WSE e odizzy, peço um favor. Vejam no link o ponto* 4. c)*.


----------



## Ignacio_arg

odizzy said:


> eu agradeci às duas pessoas que me ajudaram.



*É verdade, você agradeceu, não preste atenção às agressões*


----------



## Dianette

FerGilmour said:


> WSE e odizzy, peço um favor. Vejam no link o ponto* 4. c)*.



Yo solo dije que me suena más bonito así  

Agradezco a a todos sus gentiles aportes. 

Aprovechabdo todo este debate, me permito compartirles algo que pienso: los idiomas son una herramienta de comunicación. Tienen reglas y normas, por supuesto, pero no podemos ser tan puristas. Si es del o de no cambia el sentido del mensaje, verdad? Puede ser que en mi ciudad se diga de una manera y en la tuya de otra. Que en Portugal se hable así y en Brasil asado. Es la maravilla de la interacción de la comunicación. Y este espacio que tenemos en los foros es profundamente enriquecedor, compartiendo con personas en diferentes partes del mundo y con los más diversos bagajes. Y, humildemente, agradezco a todos los que escriben y a los que nos leen. 

Abrazos desde el hemisferio sur!!


----------

Tarea a realizar: Según el fragmento seleccionado, ¿qué son los idiomas para Dianette? Los datos son un material independiente del fragmento seleccionado.

Datos proporcionados:
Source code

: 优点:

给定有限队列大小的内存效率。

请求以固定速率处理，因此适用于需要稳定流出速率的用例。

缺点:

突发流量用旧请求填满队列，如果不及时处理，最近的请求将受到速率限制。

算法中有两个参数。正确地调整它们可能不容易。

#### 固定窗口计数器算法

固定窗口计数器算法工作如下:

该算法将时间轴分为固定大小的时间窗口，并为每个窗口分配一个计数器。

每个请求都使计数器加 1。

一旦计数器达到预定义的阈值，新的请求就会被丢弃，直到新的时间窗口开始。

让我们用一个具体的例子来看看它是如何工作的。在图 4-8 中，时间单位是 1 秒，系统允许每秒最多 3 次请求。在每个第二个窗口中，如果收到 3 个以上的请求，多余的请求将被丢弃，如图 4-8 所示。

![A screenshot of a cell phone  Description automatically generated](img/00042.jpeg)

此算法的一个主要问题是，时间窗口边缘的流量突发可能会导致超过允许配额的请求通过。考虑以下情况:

La respuesta: Son una herramienta de comunicación.